Origin of the Name Boyd
The ancient history of the name
Boyd was found in the allfamilycrests.com archives. The name Boyd is usually of Scottish descent originating on the Island of Bute which in Gaelic is Bhoid, or Bod. William, tenth son of Boyd, was created Earl of Kilmarnock in 1661. Dean Castle in Kilmarnock was then forfeited to the crown after the Boyds had supported Prince Charles Edward at Culloden, but later recovered. The estate then went to the Earl of Glencairn in the year 1750, who in turn sold it to Henry Scott.
In Ireland this name and its variants were introduced into Ulster Province by settlers who arrived from England and Scotland, especially during the seventeenth century. It was the 'Plantations of Ireland' in the sixteenth and seventeenth centuries that marked the end of Gaelic supremacy in Ireland.

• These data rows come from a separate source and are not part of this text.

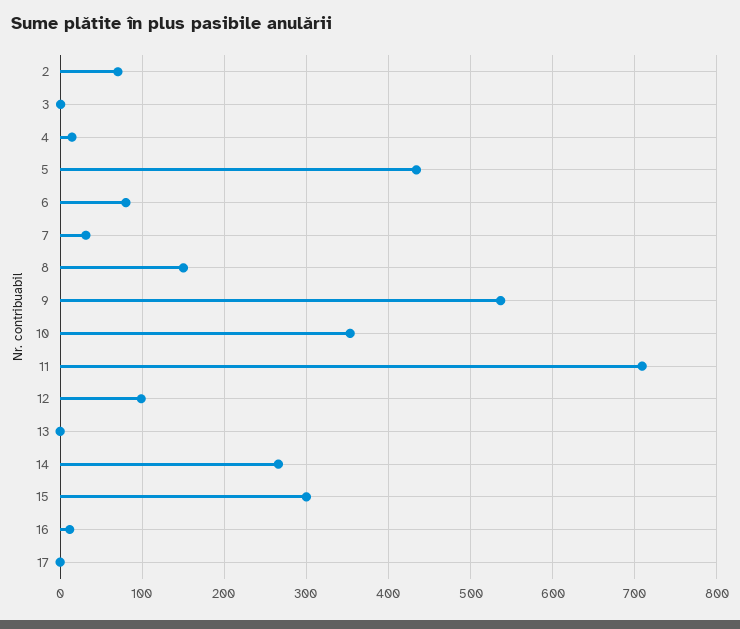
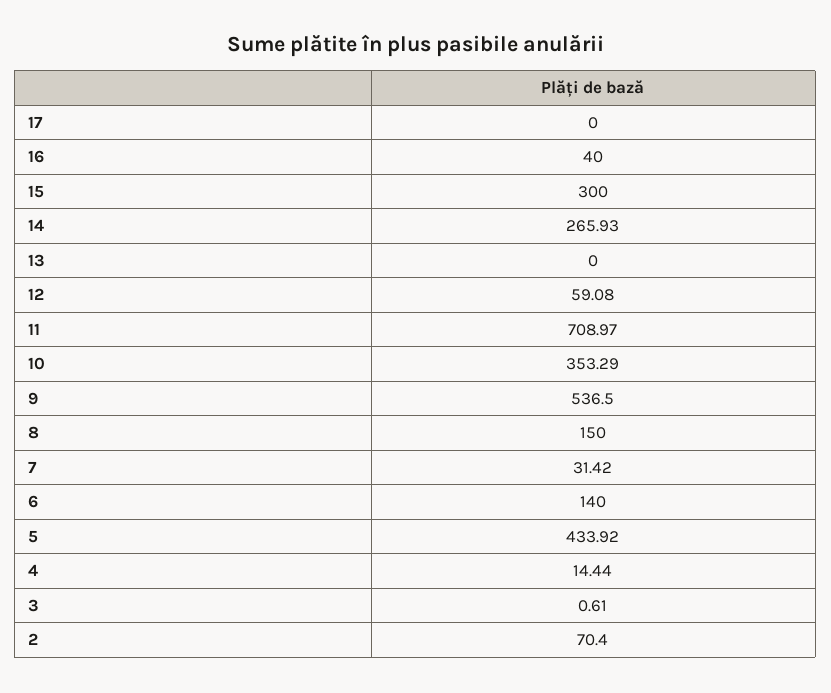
  {
    "2": 70.4,
    "3": 0.61,
    "4": 14.44,
    "5": 433.92,
-   "6": 80,
+   "6": 140,
    "7": 31.42,
    "8": 150,
    "9": 536.5,
    "10": 353.29,
    "11": 708.97,
-   "12": 100,
+   "12": 59.08,
    "13": 0,
    "14": 265.93,
    "15": 300,
-   "16": 10,
+   "16": 40,
    "17": 0
  }

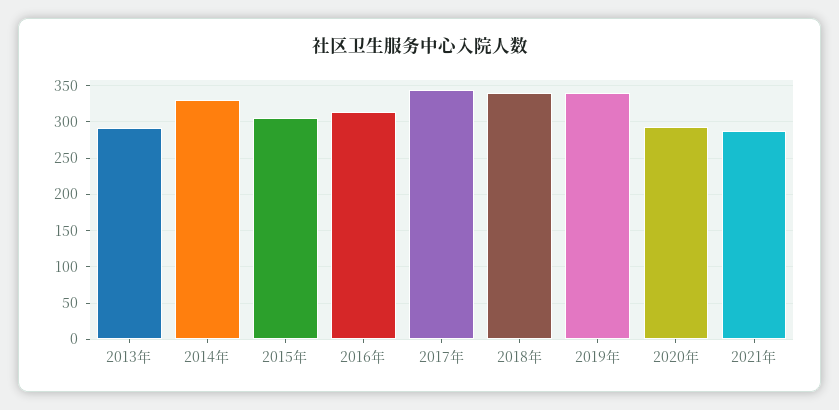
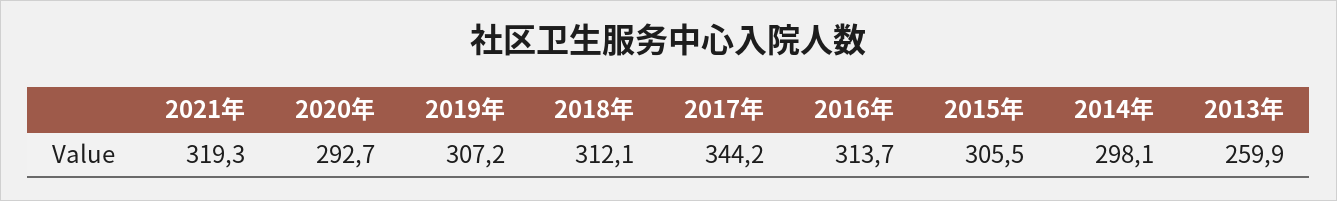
  {
-   "2013年": 290,
+   "2013年": 259.9,
-   "2014年": 330,
+   "2014年": 298.1,
    "2015年": 305.5,
    "2016年": 313.7,
    "2017年": 344.2,
-   "2018年": 340,
+   "2018年": 312.1,
-   "2019年": 340,
+   "2019年": 307.2,
    "2020年": 292.7,
-   "2021年": 290
+   "2021年": 319.3
  }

While the influx of settlers in the wake of the earlier Anglo-Norman invasion of the twelfth century resulted in a full integration into Irish society of the new arrivals, the same never occurred with the Ulster Planters who maintained their own distinct identity.
In Ireland Boyd is sometimes rendered as O'Boyd as well as MacElwee.
The Boyd coat of arms came into existence centuries ago. The process of creating coats of arms (also often called family crests) began in the eleventh century although a form of Proto-Heraldry may have existed in some countries prior to this. The new art of Heraldry made it possible for families and even individual family members to have their very own coat of arms, including all Boyd descendants.